#### [Problem to work on]
Could you output each record below exactly as it stands and leave the pictures out?

Saved entries
%%
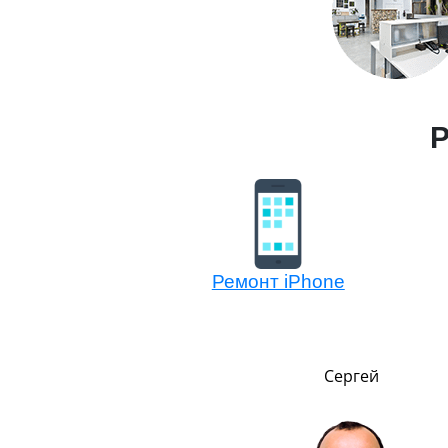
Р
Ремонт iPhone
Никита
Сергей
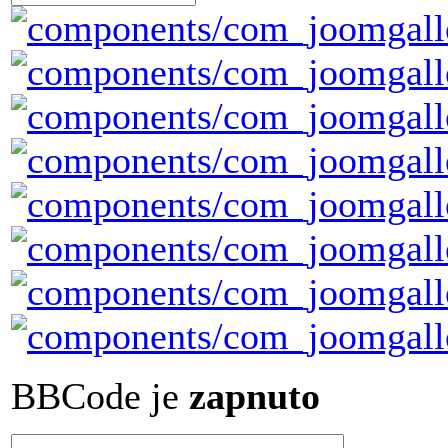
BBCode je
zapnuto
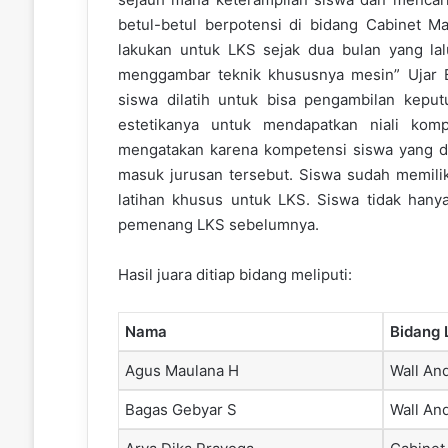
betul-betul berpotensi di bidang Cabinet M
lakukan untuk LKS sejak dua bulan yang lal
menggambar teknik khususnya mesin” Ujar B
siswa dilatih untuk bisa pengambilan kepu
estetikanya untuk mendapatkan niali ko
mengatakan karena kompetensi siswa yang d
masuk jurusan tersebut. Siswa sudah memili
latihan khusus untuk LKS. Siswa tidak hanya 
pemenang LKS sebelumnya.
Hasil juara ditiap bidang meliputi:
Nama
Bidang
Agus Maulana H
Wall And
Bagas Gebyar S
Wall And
%%
#### [Solution]
Р
Ремонт iPhone
Никита
Сергей
BBCode je
zapnuto
betul-betul berpotensi di bidang Cabinet M
lakukan untuk LKS sejak dua bulan yang lal
menggambar teknik khususnya mesin” Ujar B
siswa dilatih untuk bisa pengambilan kepu
estetikanya untuk mendapatkan niali ko
mengatakan karena kompetensi siswa yang d
masuk jurusan tersebut. Siswa sudah memili
latihan khusus untuk LKS. Siswa tidak hanya 
pemenang LKS sebelumnya.
Hasil juara ditiap bidang meliputi:
Nama
Bidang
Agus Maulana H
Wall And
Bagas Gebyar S
Wall And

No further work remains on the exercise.